**WHAT THIS TASK INVOLVES**
Return the lines of the data below starting at the one holding "Гардероб с платьями" and ending at the one holding "wǒ dū yǐ jīng kuài yào", word for word, leaving every picture out.

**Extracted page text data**
=== Section Start ===

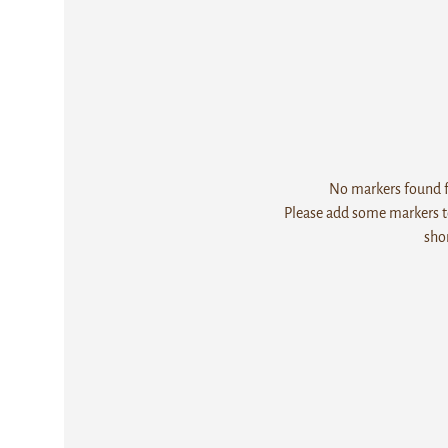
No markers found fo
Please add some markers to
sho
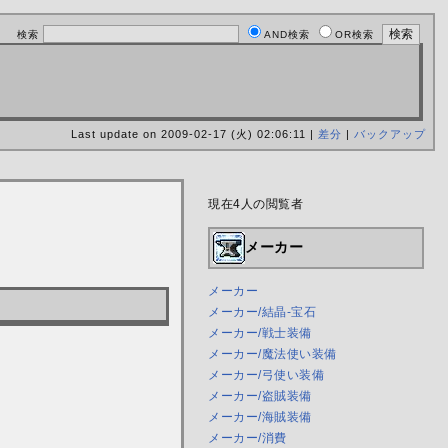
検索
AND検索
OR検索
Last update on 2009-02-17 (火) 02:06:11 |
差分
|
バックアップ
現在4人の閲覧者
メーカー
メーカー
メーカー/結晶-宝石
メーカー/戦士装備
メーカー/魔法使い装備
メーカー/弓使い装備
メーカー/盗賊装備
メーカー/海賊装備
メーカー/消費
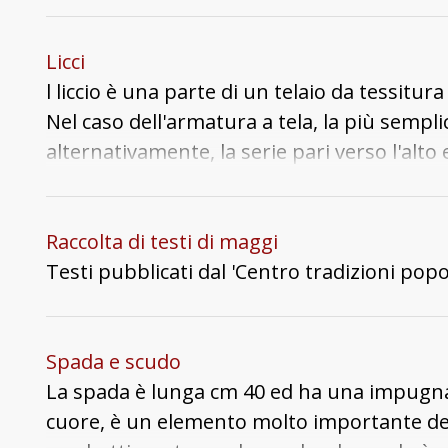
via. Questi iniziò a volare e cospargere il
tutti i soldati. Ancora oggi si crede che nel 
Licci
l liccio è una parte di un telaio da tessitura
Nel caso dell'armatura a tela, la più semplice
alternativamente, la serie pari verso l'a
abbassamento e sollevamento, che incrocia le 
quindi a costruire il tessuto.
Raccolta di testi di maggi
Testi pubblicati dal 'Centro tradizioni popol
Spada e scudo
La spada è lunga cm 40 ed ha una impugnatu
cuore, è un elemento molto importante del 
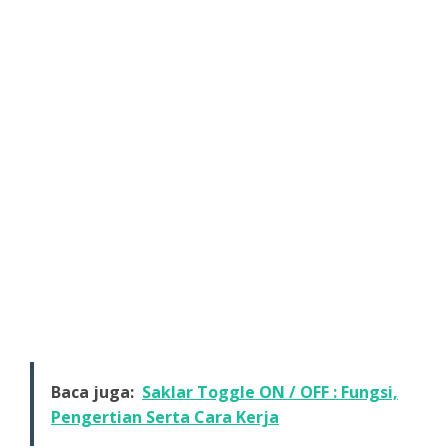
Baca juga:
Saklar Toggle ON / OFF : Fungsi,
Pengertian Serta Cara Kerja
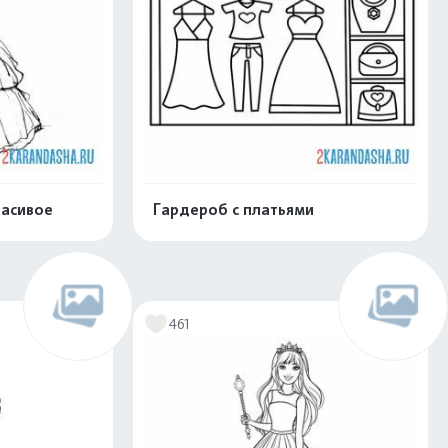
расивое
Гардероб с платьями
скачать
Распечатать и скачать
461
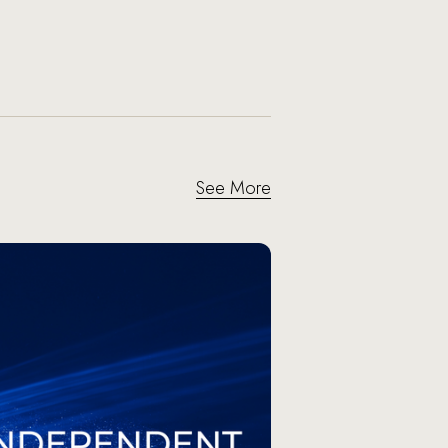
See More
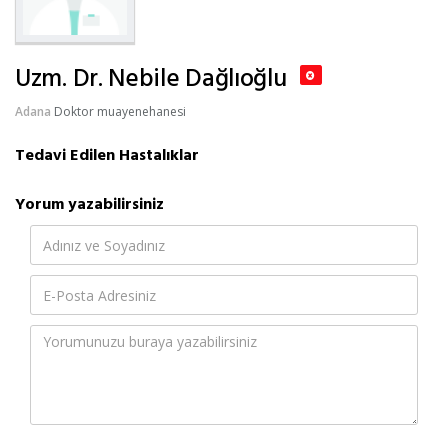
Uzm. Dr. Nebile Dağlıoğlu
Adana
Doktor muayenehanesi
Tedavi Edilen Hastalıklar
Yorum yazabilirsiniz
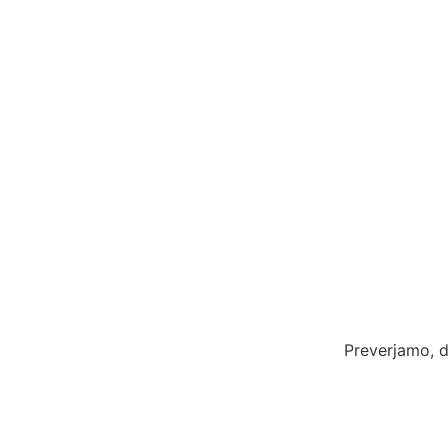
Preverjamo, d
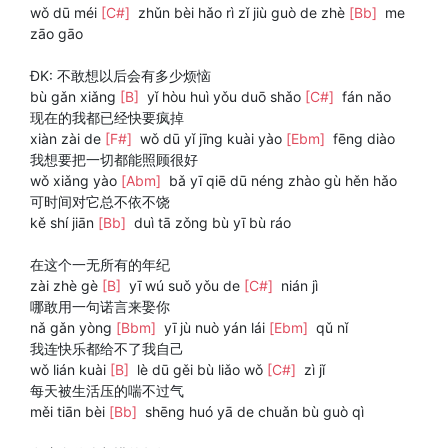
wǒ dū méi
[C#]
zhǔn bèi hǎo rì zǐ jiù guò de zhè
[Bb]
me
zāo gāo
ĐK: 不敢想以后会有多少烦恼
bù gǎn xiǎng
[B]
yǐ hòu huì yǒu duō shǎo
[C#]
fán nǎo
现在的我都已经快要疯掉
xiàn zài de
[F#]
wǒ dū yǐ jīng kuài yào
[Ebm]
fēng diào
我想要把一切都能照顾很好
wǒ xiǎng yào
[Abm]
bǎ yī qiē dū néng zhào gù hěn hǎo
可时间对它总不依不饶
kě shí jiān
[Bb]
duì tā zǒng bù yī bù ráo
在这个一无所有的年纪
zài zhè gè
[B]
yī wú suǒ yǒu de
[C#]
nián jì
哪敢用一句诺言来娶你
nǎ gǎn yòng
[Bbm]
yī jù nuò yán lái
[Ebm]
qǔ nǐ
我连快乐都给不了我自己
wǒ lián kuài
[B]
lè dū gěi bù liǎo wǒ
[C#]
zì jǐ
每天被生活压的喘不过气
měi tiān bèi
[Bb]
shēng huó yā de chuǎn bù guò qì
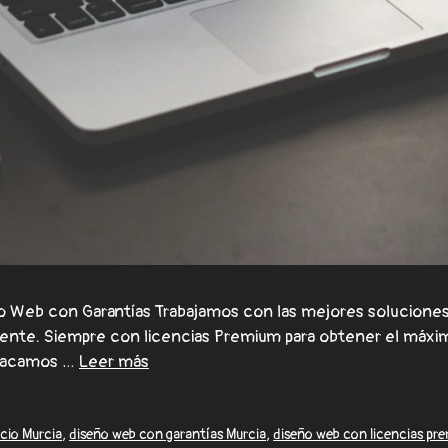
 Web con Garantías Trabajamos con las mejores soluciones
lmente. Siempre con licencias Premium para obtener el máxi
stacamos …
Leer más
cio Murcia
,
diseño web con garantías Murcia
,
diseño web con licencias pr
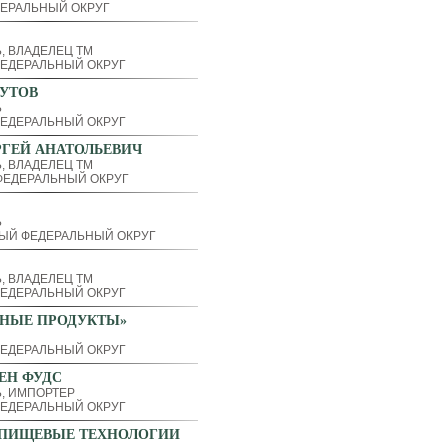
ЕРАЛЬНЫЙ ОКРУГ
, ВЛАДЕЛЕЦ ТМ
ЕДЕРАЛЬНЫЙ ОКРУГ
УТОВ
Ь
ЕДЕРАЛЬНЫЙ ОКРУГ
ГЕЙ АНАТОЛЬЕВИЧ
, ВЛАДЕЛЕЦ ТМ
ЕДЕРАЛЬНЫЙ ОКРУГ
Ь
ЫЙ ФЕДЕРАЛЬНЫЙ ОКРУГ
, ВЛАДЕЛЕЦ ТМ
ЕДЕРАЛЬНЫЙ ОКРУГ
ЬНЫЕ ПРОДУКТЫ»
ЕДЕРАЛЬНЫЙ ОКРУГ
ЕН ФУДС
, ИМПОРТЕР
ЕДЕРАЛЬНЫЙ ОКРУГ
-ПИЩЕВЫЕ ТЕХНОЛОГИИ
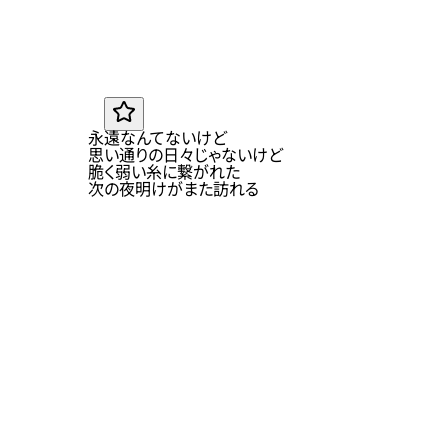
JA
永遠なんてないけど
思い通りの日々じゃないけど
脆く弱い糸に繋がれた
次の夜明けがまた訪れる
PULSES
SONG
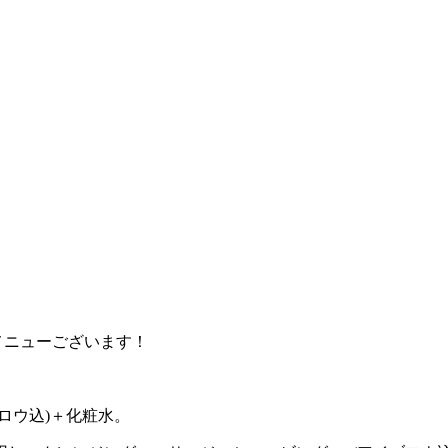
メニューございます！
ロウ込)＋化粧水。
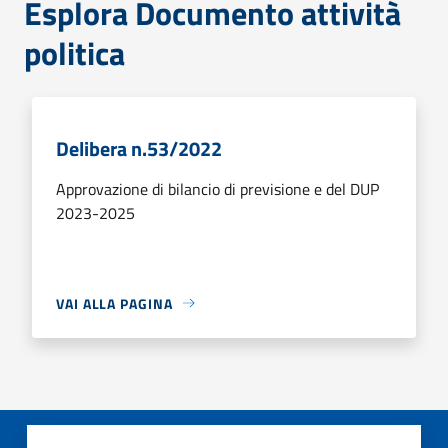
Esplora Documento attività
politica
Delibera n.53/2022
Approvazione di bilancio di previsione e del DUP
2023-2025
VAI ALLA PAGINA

=== Section End ===
=== Section Start ===

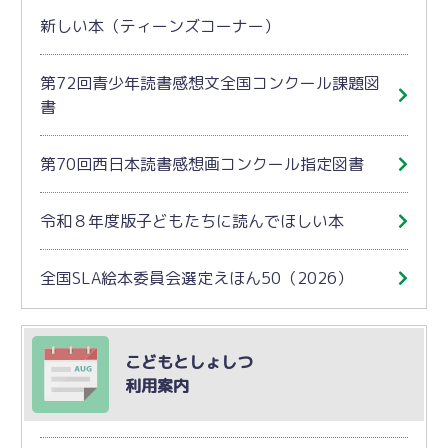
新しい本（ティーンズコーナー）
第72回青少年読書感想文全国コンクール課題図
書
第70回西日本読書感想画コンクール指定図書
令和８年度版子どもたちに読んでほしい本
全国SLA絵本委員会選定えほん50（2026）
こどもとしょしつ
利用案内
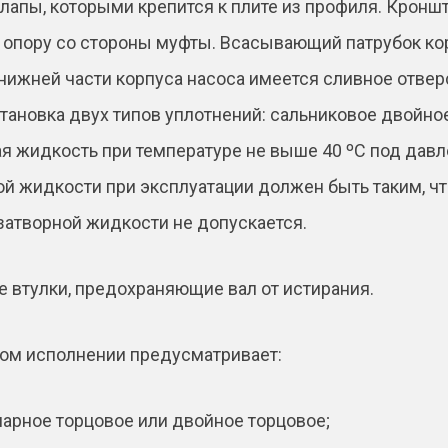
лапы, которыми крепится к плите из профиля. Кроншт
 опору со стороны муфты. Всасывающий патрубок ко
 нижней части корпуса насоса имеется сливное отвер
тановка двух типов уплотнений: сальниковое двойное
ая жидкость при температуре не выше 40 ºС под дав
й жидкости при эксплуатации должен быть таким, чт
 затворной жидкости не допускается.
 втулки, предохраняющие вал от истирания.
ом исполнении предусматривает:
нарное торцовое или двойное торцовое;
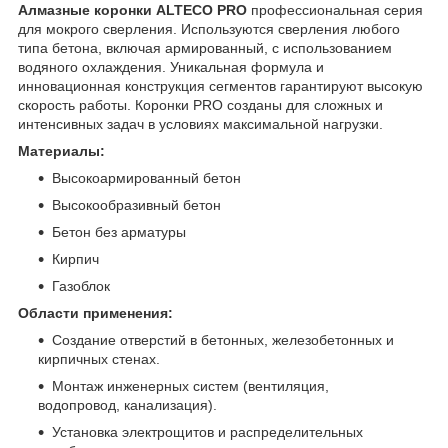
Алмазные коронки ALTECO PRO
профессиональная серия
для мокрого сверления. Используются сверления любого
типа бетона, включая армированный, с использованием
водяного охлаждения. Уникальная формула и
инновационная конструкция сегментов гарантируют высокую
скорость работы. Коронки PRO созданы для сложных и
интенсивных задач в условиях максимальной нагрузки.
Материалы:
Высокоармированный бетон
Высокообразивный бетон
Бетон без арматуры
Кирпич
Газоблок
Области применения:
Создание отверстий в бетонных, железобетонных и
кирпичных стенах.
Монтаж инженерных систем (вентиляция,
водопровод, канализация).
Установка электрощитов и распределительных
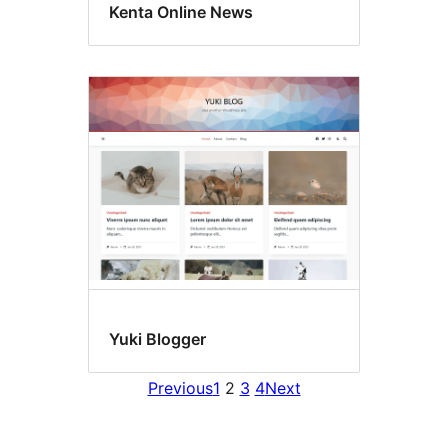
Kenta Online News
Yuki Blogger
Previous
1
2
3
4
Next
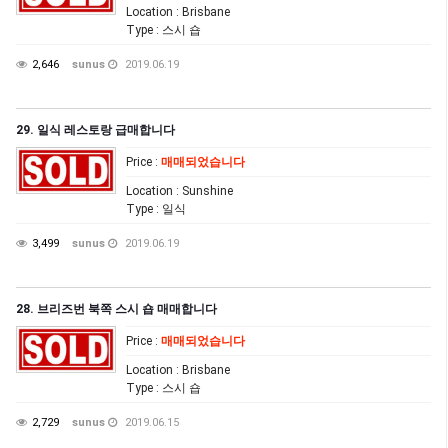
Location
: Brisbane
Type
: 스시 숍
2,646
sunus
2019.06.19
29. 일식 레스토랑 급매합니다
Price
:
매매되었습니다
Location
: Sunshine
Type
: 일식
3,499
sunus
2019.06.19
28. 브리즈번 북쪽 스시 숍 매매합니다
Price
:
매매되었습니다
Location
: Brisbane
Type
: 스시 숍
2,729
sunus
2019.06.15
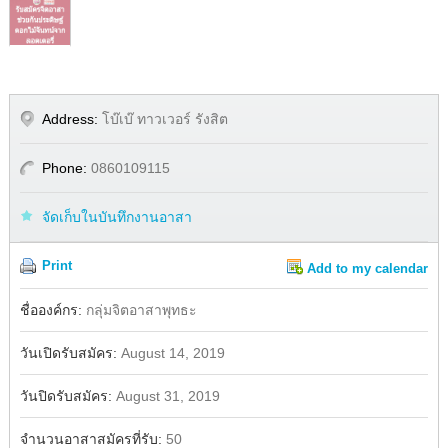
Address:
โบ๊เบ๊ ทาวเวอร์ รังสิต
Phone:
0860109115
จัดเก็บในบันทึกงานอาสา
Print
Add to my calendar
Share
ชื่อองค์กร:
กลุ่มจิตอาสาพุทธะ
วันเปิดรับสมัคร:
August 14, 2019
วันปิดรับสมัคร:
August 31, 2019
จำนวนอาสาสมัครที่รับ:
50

=== Section End ===

**REPLY**
Гардероб с платьями
скачать
Распечатать и скачать
461
See More
Uzm. Dr. Nebile Dağlıoğlu
Adana
Doktor muayenehanesi
Tedavi Edilen Hastalıklar
Yorum yazabilirsiniz
Preverjamo, d
wǒ dū méi
[C#]
zhǔn bèi hǎo rì zǐ jiù guò de zhè
[Bb]
me
zāo gāo
ĐK: 不敢想以后会有多少烦恼
bù gǎn xiǎng
[B]
yǐ hòu huì yǒu duō shǎo
[C#]
fán nǎo
现在的我都已经快要疯掉
xiàn zài de
[F#]
wǒ dū yǐ jīng kuài yào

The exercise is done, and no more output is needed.